AP Physics 1 Unit 1 Notes: Two-Dimensional Kinematics (Algebra-Based)

Reference frame

A chosen viewpoint/coordinate system (plus an implied observer) used to measure position, time, and motion.

Observer (in a frame)

The entity assumed at rest in the chosen reference frame, used to define measured positions and velocities.

Inertial frame

A non-accelerating reference frame where Newton’s laws and constant-acceleration kinematics apply in their usual form.

Non-inertial frame

An accelerating reference frame in which motion descriptions become more complicated (often requiring extra/“fictitious” forces in advanced treatments).

Relative motion

The idea that measured motion depends on the reference frame; velocities and positions compare an object to a chosen frame or other object.
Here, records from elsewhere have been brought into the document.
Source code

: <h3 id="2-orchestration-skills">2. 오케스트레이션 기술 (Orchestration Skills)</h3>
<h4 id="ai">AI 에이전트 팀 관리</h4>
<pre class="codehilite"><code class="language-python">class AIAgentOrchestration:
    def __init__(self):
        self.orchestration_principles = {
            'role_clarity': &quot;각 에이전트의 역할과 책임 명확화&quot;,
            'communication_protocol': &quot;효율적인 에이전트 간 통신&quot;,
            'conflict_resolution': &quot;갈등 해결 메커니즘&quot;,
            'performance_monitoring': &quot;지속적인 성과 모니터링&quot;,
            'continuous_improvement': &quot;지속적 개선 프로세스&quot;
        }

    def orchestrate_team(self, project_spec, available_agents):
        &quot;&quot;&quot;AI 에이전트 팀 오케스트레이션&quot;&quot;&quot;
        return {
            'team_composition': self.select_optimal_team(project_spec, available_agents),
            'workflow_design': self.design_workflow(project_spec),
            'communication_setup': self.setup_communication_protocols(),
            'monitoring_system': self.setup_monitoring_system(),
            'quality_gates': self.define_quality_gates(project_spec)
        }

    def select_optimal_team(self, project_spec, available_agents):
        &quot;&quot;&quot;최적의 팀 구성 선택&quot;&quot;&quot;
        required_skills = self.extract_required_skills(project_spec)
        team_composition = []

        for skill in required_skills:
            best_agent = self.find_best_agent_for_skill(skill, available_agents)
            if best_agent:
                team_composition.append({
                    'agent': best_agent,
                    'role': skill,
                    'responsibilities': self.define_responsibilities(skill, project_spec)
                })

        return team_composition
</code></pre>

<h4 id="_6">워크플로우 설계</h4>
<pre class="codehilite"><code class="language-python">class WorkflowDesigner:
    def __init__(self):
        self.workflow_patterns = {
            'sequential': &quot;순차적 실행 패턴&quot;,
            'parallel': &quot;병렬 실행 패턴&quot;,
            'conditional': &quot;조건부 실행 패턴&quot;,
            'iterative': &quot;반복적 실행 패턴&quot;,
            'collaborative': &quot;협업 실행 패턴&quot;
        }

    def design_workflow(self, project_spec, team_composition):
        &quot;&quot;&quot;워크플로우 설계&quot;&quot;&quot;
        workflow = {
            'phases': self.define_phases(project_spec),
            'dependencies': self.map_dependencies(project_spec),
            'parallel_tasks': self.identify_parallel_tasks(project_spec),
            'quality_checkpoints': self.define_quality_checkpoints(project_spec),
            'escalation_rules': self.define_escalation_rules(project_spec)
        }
Relative velocity notation (v_{A/C})

The velocity of object A as measured in the reference frame of C (read “A relative to C”).

Relative velocity addition (vector form)

A rule for changing frames: 𝐯{A/C} = 𝐯{A/B} + 𝐯_{B/C}.

Relative displacement addition (vector form)

A frame-change rule for displacement over the same time interval: Δ𝐫{A/C} = Δ𝐫{A/B} + Δ𝐫_{B/C}.

Vector

A quantity with magnitude and direction (e.g., displacement, velocity, acceleration, force).

Scalar

A quantity with magnitude only (e.g., time, mass, temperature, speed).

Component form of a vector

Writing a vector as ordered components, e.g., 𝐯 = ⟨vx, vy⟩, to handle 2D motion algebraically.

Vector magnitude from components

For components (Ax, Ay), the magnitude is A = √(Ax² + Ay²).

Component relations (cos/sin)

For magnitude A at angle θ from +x: Ax = A cosθ and Ay = A sinθ.

Vector addition in components

If 𝐀 = ⟨Ax, Ay⟩ and 𝐁 = ⟨Bx, By⟩, then 𝐀+𝐁 = ⟨Ax+Bx, Ay+By⟩.

Vector subtraction in components

If 𝐀 = ⟨Ax, Ay⟩ and 𝐁 = ⟨Bx, By⟩, then 𝐀−𝐁 = ⟨Ax−Bx, Ay−By⟩.

Collinear vectors

Vectors that lie along the same line (same or opposite directions); only in this case do magnitudes add/subtract directly with signs.

Sign convention

A consistent choice of positive direction(s) so 1D relative motion can be handled with signed numbers.

Component method (2D relative motion)

Solving relative-motion problems by writing separate x- and y-component equations and adding components rather than magnitudes.

Projectile

An object moving under gravity alone (air resistance neglected), so acceleration is constant and downward.

Gravitational acceleration (g)

The magnitude of Earth’s downward acceleration near the surface, about 9.8 m/s² (often with a_y = −g if +y is up).

Separate-axes principle (2D kinematics)

In 2D constant-acceleration motion, apply 1D kinematics independently in x and y; the only shared variable linking them is time.

Horizontal acceleration in projectile motion (a_x)

For ideal projectile motion (no air resistance), ax = 0, so vx remains constant.

Vertical acceleration in projectile motion (a_y)

For ideal projectile motion with +y up, ay = −g, so vy changes linearly with time.

Time of flight (level-ground projectile)

Total time in the air; when launch and landing heights match, it can be found via vertical motion symmetry (time up = time down).

Range (projectile motion)

The horizontal displacement during flight; commonly found by Δx = v_{0x}·t using the flight time from vertical motion.